The impact of local and climate change drivers on the formation, dynamics, and potential recurrence of a massive fish-killing microalgal bloom in Patagonian fjord

Resumen: Harmful algal blooms (HABs) in southern Chile are a serious threat to public health, tourism, artisanal fisheries, and aquaculture in this region. Ichthyotoxic HAB species have recently become a major annual threat to the Chilean salmon farming industry, due to their severe economic impacts. In early austral autumn 2021, an intense bloom of the raphidophyte Heterosigma akashiwo was detected in Comau Fjord, Chilean Patagonia, resulting in a high mortality of farmed salmon (nearly 6000 tons of biomass) within 15 days. H. akashiwo cells were first detected at the head of the fjord on March 16, 2021 (up to 478 cells mL−1).

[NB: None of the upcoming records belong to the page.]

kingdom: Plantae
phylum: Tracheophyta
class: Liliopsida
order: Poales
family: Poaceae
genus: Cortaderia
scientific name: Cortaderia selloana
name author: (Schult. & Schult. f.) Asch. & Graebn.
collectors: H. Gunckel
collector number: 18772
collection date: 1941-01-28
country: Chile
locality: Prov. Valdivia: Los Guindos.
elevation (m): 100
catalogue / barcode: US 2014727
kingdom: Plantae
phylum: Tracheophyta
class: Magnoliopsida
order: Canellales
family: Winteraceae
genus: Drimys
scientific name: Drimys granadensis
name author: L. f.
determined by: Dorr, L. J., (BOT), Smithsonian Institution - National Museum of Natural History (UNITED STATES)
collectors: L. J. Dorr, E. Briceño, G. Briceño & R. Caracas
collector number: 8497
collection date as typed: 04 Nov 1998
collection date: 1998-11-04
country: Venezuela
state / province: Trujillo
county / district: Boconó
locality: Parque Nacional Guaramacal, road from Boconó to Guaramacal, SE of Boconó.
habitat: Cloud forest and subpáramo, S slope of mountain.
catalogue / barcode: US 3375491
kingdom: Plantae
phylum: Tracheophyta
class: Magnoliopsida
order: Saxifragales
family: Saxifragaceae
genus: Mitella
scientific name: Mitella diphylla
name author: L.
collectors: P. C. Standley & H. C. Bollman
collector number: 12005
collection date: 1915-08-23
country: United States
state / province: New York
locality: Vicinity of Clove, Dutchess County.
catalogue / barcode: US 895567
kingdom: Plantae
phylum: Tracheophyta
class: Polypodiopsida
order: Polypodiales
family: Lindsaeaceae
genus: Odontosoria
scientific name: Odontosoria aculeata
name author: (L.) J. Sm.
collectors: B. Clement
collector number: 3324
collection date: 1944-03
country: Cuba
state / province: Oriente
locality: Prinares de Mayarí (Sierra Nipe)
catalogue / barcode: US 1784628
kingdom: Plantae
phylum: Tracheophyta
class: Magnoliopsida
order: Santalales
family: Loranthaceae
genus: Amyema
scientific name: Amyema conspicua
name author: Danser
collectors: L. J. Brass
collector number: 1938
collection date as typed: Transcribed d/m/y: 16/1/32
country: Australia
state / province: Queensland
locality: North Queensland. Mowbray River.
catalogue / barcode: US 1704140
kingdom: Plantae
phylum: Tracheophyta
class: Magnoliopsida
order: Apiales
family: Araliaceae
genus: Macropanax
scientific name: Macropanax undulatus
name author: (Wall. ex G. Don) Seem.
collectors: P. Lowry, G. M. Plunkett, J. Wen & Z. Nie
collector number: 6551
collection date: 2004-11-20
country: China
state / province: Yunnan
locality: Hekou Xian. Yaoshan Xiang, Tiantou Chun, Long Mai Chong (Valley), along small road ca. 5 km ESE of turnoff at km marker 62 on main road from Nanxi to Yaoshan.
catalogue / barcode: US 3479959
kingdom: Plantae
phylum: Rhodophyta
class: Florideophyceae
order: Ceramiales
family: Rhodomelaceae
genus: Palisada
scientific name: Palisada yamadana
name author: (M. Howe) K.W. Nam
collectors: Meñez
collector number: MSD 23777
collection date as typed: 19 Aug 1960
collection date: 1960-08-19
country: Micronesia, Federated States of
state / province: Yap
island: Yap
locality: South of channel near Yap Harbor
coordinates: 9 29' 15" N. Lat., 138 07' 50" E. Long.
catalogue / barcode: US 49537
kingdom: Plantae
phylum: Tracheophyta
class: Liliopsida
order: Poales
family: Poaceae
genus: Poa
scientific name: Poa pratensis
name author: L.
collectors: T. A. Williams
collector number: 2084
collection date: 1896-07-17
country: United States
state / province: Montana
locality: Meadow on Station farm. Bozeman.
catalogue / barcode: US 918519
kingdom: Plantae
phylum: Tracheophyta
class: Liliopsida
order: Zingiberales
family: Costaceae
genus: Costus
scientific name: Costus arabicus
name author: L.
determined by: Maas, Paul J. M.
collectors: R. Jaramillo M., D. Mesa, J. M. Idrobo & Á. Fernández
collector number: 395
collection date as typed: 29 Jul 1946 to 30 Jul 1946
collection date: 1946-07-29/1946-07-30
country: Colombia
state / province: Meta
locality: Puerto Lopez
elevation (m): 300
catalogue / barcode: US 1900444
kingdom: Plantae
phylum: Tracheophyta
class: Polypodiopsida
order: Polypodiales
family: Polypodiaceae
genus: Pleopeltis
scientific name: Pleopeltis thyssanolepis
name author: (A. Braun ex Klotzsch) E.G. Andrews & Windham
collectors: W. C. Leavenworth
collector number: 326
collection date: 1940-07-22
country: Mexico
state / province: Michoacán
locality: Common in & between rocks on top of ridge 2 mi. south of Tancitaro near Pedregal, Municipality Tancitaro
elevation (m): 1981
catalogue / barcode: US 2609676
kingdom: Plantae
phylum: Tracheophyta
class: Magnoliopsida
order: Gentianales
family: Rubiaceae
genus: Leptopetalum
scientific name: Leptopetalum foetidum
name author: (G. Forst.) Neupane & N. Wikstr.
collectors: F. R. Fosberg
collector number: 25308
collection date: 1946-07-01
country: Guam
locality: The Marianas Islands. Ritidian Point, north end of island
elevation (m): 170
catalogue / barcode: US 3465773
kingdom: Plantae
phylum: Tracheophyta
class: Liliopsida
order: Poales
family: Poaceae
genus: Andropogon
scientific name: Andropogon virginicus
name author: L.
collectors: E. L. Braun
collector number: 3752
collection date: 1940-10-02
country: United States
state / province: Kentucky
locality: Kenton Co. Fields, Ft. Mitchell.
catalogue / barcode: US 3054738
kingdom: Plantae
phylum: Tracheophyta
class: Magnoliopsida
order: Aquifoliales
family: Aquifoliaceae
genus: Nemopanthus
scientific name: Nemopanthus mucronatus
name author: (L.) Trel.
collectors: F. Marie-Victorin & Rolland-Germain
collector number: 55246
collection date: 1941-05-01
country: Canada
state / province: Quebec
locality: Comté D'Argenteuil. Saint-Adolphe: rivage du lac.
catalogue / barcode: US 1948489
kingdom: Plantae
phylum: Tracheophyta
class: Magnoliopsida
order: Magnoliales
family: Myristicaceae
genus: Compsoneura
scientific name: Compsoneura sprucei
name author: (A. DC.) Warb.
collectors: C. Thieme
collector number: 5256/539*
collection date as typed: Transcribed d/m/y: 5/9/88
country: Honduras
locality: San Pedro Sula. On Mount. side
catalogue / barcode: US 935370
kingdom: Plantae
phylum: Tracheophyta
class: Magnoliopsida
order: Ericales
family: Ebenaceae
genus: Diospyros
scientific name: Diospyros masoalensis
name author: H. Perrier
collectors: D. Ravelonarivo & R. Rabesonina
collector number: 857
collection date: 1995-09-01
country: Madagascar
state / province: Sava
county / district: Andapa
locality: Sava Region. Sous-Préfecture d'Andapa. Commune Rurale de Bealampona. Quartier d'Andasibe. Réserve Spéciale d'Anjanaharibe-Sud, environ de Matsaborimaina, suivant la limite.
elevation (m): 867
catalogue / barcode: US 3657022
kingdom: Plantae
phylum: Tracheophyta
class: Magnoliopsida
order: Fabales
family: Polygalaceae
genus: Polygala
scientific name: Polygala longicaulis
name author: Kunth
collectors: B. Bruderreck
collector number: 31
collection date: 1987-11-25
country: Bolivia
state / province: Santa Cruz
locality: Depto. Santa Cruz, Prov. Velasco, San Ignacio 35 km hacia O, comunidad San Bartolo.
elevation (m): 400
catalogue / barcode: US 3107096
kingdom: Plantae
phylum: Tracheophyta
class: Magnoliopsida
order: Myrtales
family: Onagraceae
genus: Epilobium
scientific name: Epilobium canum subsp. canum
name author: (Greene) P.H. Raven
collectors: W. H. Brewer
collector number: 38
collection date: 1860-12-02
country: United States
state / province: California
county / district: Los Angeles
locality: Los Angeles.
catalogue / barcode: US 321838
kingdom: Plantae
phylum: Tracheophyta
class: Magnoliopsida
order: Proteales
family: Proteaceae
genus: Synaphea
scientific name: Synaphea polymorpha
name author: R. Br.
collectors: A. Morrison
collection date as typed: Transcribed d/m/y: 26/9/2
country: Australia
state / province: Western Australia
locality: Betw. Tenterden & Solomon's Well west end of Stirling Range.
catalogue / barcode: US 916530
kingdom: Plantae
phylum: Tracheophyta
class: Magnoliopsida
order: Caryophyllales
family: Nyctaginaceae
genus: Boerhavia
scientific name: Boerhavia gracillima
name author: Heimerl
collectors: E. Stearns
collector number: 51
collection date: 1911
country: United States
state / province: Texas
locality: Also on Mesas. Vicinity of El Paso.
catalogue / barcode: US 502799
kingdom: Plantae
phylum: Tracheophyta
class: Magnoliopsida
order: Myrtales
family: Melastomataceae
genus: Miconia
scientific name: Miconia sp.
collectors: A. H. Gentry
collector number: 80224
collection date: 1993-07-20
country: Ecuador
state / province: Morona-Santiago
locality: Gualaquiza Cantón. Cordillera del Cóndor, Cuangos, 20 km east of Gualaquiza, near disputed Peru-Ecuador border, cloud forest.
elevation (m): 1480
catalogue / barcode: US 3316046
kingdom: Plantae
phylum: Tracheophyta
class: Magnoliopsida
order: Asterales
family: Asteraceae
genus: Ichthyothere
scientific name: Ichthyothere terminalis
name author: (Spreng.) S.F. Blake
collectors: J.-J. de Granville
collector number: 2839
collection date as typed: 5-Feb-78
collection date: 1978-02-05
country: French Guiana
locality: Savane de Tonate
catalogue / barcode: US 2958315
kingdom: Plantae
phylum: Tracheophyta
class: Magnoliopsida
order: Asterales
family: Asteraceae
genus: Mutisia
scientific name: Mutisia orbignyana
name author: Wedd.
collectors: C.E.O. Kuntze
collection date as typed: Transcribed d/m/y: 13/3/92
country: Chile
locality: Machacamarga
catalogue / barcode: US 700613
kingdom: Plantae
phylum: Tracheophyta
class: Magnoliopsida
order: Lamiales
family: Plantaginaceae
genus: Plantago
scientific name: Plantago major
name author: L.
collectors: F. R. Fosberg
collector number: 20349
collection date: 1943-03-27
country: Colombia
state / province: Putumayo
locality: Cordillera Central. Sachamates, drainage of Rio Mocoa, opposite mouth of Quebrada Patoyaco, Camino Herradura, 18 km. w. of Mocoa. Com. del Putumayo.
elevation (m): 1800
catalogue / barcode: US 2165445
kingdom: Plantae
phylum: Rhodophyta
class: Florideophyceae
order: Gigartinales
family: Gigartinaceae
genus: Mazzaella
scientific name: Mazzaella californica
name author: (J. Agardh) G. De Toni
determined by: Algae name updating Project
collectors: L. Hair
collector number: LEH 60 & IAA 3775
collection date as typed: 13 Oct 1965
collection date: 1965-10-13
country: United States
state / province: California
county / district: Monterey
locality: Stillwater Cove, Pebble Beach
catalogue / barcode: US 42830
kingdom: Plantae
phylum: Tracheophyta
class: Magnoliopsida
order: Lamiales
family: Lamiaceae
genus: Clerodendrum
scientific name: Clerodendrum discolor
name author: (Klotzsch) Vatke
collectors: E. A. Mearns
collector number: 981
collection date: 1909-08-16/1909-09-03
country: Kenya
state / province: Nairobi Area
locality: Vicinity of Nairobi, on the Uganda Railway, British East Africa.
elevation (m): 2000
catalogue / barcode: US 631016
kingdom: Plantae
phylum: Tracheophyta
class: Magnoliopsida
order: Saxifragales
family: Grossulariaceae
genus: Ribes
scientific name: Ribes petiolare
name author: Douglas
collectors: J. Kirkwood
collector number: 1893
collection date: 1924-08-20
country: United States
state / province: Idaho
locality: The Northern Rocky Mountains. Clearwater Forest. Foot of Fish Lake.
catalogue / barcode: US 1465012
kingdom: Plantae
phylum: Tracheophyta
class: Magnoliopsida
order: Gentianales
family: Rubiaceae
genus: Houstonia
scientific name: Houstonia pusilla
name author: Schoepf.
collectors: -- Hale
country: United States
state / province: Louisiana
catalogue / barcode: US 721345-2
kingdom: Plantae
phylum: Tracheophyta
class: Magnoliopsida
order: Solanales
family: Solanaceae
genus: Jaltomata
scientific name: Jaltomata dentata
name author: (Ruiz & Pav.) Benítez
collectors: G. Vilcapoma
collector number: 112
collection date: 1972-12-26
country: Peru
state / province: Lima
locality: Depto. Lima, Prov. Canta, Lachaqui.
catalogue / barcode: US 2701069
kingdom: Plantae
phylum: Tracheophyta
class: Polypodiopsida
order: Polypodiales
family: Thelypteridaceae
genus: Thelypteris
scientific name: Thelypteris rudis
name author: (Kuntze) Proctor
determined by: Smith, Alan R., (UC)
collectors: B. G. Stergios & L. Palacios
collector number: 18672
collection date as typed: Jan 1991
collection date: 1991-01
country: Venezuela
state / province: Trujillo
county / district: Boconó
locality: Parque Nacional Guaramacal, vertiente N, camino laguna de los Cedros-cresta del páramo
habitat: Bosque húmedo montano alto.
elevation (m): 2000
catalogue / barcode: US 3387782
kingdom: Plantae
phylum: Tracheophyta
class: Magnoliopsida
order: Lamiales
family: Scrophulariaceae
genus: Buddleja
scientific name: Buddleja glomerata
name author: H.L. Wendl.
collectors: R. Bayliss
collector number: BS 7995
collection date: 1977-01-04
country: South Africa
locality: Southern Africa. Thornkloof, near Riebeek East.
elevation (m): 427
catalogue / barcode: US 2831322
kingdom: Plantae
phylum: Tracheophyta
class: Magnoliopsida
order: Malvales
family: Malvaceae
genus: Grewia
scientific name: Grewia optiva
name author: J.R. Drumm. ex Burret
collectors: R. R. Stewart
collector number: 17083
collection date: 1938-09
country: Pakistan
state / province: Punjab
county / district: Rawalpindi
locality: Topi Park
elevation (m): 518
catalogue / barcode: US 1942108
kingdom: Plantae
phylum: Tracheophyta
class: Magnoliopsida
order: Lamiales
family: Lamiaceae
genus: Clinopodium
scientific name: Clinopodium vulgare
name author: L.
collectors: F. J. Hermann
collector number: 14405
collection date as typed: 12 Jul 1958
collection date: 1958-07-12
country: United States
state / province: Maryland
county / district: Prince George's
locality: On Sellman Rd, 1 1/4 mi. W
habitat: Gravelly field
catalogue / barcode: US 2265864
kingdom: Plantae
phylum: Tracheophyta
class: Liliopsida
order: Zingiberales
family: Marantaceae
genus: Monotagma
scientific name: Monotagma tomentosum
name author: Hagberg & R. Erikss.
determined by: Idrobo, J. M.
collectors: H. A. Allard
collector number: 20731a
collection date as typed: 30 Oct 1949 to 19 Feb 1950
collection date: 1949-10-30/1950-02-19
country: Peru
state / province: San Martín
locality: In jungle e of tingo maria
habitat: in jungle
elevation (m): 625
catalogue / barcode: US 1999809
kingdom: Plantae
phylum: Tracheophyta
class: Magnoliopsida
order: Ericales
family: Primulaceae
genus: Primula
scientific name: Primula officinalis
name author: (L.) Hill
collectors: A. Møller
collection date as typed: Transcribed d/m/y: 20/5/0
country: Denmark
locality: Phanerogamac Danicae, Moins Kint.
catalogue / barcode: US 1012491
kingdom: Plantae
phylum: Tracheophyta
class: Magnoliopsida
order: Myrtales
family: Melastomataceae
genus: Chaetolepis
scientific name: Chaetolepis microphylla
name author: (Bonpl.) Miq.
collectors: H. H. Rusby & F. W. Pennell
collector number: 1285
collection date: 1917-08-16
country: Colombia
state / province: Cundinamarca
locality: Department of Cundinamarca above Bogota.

On March 31, the cell density at the surface had reached a maximum of 2 × 105 cells mL−1, with intense brown spots visible on the water surface. Strong and persistent high-pressure anomalies over the southern tip of South America, consistent with the positive phase of the Southern Annular Mode (SAM), resulted in extremely dry conditions, high solar radiation, and strong southerly winds. A coupling of these features with the high water retention times inside the fjord can explain the spatial-temporal dynamics of this bloom event. Other factors, such as the internal local physical uplift process (favored by the north-to-south orientation of the fjord), salt-fingering events, and the uplift of subantarctic deep-water renewal, likely resulted in the injection of nutrients into the euphotic layer, which in turn could have promoted cell growth and thus high microalgal cell densities, such as reached by the bloom.